**Your goal:** Update the stretch of items from the start through the line containing "La escuela en marcha, 4/09/25", rewriting it with "ADMIN" changed to "EDITOR" and every other part left unchanged.

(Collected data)
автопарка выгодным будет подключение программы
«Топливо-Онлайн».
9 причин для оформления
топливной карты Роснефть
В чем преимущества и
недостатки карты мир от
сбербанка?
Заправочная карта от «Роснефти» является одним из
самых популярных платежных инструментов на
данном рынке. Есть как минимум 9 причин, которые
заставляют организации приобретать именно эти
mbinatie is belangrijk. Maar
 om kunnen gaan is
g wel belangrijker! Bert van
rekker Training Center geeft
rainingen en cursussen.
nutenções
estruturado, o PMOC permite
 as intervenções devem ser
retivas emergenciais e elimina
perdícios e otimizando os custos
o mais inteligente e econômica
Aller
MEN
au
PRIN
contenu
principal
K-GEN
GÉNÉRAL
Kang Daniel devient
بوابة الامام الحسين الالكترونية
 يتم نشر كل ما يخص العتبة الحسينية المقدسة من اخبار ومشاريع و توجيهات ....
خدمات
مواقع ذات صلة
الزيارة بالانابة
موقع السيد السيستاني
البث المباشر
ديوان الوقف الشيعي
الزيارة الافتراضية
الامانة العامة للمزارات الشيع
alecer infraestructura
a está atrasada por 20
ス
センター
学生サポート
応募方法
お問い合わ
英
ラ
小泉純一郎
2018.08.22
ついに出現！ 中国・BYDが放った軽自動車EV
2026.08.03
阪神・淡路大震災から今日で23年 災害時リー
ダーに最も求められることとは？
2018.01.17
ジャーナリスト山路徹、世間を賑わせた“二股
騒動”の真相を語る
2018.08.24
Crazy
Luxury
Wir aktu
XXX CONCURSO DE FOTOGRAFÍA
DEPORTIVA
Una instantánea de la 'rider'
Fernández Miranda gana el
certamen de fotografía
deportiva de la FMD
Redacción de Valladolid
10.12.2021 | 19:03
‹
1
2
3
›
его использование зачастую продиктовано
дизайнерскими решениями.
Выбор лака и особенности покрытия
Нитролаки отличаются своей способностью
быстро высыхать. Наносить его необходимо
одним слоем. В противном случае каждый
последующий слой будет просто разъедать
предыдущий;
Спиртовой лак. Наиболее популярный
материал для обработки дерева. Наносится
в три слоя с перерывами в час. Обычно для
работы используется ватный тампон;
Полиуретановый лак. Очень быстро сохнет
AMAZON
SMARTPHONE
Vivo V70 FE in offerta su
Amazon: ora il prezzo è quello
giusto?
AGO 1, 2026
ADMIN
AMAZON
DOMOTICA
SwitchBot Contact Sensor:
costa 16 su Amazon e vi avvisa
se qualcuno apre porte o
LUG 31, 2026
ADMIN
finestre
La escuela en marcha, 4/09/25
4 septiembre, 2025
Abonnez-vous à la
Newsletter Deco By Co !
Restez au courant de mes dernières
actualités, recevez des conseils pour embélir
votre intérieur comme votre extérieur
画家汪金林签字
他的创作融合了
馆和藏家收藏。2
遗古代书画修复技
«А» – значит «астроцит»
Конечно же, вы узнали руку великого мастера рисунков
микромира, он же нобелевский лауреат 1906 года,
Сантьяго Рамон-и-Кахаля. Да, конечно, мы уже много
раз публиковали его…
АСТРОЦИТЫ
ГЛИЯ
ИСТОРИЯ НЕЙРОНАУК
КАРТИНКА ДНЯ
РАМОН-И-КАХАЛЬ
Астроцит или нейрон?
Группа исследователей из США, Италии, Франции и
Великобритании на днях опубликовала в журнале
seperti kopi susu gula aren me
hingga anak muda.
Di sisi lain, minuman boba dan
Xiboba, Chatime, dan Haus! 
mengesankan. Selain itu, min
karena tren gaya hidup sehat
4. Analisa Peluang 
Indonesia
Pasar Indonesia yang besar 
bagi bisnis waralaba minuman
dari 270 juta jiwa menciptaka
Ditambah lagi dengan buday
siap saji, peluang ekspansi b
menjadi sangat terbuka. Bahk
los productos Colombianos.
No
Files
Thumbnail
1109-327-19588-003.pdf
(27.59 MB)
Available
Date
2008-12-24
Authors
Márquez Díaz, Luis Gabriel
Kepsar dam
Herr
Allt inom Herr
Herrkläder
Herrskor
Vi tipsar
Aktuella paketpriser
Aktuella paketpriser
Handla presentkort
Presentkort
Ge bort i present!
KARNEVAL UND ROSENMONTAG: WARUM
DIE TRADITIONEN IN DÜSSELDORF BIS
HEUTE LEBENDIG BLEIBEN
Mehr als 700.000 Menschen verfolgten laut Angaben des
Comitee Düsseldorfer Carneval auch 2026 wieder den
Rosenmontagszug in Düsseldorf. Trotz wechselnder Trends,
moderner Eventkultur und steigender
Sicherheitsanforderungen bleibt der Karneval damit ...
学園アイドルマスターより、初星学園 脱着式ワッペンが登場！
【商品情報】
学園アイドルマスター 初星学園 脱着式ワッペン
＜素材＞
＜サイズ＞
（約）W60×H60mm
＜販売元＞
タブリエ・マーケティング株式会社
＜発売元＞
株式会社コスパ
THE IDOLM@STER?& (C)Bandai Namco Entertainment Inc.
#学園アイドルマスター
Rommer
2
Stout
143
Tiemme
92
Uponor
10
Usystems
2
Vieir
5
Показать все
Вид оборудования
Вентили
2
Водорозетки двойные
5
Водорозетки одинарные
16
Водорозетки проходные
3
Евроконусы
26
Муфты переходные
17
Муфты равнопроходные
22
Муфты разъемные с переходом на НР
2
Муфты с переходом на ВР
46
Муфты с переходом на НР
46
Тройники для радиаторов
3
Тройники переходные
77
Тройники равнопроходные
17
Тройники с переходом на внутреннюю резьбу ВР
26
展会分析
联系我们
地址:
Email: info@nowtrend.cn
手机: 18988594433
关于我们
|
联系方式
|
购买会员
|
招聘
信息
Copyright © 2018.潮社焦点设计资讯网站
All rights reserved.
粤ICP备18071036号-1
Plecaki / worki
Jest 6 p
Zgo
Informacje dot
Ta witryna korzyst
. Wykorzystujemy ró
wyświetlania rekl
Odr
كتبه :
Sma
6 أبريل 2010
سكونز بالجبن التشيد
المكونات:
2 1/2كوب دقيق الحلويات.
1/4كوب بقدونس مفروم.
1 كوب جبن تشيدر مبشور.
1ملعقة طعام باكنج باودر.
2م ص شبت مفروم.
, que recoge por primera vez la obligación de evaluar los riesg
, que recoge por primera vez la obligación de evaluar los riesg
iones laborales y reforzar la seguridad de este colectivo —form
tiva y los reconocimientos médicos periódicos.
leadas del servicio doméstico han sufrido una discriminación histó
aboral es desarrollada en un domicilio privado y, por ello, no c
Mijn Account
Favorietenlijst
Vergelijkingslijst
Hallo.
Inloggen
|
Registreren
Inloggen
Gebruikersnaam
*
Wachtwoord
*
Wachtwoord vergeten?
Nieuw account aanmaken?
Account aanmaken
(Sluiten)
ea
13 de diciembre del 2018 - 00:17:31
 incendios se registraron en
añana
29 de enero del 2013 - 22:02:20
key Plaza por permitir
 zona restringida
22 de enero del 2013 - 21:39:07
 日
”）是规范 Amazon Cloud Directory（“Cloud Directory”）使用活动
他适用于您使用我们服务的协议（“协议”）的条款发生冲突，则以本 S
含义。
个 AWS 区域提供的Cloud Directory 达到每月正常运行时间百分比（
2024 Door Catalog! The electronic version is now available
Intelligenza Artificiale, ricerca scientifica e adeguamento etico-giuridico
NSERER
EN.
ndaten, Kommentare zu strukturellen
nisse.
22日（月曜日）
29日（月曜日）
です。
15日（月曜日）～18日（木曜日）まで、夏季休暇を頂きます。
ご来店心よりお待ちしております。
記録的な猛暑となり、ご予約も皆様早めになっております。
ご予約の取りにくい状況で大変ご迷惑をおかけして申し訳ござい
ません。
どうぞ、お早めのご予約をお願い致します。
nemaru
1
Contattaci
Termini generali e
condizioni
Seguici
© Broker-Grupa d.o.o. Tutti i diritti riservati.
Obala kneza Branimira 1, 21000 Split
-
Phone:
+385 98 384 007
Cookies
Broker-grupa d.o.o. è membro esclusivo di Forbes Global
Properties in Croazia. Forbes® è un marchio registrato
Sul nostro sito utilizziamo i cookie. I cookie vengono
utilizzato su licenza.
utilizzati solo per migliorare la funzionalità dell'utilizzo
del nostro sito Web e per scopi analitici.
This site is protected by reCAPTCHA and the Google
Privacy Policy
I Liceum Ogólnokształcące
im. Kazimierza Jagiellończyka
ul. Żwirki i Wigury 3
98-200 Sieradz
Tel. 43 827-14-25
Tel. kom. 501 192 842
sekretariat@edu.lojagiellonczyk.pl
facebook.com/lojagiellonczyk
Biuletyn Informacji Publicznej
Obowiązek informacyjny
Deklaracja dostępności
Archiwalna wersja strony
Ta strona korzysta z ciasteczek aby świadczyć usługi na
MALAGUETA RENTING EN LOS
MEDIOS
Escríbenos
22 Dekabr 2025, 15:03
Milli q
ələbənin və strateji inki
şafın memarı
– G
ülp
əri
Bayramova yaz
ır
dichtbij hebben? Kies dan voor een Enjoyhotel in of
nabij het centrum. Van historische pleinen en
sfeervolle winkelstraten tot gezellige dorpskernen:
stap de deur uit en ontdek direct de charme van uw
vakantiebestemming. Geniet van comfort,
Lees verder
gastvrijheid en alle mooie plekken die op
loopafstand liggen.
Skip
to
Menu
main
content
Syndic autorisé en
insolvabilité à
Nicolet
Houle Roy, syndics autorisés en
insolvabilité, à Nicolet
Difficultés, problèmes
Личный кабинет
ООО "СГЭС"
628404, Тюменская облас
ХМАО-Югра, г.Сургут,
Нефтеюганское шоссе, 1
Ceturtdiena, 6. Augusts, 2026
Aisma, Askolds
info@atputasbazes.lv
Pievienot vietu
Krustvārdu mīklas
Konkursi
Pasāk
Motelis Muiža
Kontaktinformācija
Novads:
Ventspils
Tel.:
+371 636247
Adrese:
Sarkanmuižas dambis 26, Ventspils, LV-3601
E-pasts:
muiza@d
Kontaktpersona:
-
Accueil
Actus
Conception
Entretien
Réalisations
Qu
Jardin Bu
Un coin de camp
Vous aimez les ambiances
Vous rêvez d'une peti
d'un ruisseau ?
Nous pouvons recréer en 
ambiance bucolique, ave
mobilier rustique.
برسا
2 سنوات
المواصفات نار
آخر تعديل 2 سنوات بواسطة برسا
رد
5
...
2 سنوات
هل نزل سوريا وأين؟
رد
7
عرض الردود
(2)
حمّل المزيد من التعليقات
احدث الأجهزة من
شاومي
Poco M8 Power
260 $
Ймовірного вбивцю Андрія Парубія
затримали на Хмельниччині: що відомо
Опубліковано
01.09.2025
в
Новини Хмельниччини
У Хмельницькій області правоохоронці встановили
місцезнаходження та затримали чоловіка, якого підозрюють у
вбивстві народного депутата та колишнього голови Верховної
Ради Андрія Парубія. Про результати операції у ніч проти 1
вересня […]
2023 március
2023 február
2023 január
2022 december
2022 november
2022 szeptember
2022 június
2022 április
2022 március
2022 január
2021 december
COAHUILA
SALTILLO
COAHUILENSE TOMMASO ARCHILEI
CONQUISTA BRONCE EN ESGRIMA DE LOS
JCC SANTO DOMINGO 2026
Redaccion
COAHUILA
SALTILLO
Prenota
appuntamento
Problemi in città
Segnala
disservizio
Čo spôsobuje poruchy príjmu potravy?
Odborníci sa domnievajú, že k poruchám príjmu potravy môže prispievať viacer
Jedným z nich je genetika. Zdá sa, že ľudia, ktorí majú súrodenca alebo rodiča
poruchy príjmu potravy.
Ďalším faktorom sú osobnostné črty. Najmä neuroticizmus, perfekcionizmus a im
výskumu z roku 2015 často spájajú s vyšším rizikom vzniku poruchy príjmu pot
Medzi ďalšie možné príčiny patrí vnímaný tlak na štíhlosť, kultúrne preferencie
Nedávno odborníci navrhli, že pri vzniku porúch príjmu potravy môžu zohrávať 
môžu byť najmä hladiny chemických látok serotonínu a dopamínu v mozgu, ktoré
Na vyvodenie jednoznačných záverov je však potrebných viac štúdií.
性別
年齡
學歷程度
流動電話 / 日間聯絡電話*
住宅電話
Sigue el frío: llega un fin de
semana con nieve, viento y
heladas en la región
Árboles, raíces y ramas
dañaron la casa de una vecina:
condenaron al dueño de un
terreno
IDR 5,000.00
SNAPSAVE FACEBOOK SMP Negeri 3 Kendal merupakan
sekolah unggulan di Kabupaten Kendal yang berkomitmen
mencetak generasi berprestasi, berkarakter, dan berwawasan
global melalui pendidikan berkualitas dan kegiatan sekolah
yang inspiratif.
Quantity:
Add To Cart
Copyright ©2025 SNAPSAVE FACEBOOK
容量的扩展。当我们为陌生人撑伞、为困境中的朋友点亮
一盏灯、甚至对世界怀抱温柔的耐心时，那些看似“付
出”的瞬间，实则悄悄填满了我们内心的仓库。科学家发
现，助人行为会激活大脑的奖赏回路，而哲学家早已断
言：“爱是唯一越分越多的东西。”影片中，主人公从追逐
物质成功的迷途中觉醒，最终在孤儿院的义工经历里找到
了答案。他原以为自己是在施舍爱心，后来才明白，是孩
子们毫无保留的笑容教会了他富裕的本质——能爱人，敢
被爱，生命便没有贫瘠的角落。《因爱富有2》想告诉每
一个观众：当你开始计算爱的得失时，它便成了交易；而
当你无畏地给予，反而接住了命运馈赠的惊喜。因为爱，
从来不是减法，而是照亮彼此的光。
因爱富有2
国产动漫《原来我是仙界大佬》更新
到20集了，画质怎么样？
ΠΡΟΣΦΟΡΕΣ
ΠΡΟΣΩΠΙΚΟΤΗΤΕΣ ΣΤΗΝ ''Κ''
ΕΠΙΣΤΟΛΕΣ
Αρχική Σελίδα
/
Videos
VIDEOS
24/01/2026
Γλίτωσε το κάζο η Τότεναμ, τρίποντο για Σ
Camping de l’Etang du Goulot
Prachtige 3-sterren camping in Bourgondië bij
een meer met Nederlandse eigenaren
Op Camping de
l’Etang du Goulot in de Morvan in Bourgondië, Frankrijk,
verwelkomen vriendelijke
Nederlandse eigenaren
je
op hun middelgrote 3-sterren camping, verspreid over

**Reply:**
автопарка выгодным будет подключение программы
«Топливо-Онлайн».
9 причин для оформления
топливной карты Роснефть
В чем преимущества и
недостатки карты мир от
сбербанка?
Заправочная карта от «Роснефти» является одним из
самых популярных платежных инструментов на
данном рынке. Есть как минимум 9 причин, которые
заставляют организации приобретать именно эти
mbinatie is belangrijk. Maar
 om kunnen gaan is
g wel belangrijker! Bert van
rekker Training Center geeft
rainingen en cursussen.
nutenções
estruturado, o PMOC permite
 as intervenções devem ser
retivas emergenciais e elimina
perdícios e otimizando os custos
o mais inteligente e econômica
Aller
MEN
au
PRIN
contenu
principal
K-GEN
GÉNÉRAL
Kang Daniel devient
بوابة الامام الحسين الالكترونية
 يتم نشر كل ما يخص العتبة الحسينية المقدسة من اخبار ومشاريع و توجيهات ....
خدمات
مواقع ذات صلة
الزيارة بالانابة
موقع السيد السيستاني
البث المباشر
ديوان الوقف الشيعي
الزيارة الافتراضية
الامانة العامة للمزارات الشيع
alecer infraestructura
a está atrasada por 20
ス
センター
学生サポート
応募方法
お問い合わ
英
ラ
小泉純一郎
2018.08.22
ついに出現！ 中国・BYDが放った軽自動車EV
2026.08.03
阪神・淡路大震災から今日で23年 災害時リー
ダーに最も求められることとは？
2018.01.17
ジャーナリスト山路徹、世間を賑わせた“二股
騒動”の真相を語る
2018.08.24
Crazy
Luxury
Wir aktu
XXX CONCURSO DE FOTOGRAFÍA
DEPORTIVA
Una instantánea de la 'rider'
Fernández Miranda gana el
certamen de fotografía
deportiva de la FMD
Redacción de Valladolid
10.12.2021 | 19:03
‹
1
2
3
›
его использование зачастую продиктовано
дизайнерскими решениями.
Выбор лака и особенности покрытия
Нитролаки отличаются своей способностью
быстро высыхать. Наносить его необходимо
одним слоем. В противном случае каждый
последующий слой будет просто разъедать
предыдущий;
Спиртовой лак. Наиболее популярный
материал для обработки дерева. Наносится
в три слоя с перерывами в час. Обычно для
работы используется ватный тампон;
Полиуретановый лак. Очень быстро сохнет
AMAZON
SMARTPHONE
Vivo V70 FE in offerta su
Amazon: ora il prezzo è quello
giusto?
AGO 1, 2026
EDITOR
AMAZON
DOMOTICA
SwitchBot Contact Sensor:
costa 16 su Amazon e vi avvisa
se qualcuno apre porte o
LUG 31, 2026
EDITOR
finestre
La escuela en marcha, 4/09/25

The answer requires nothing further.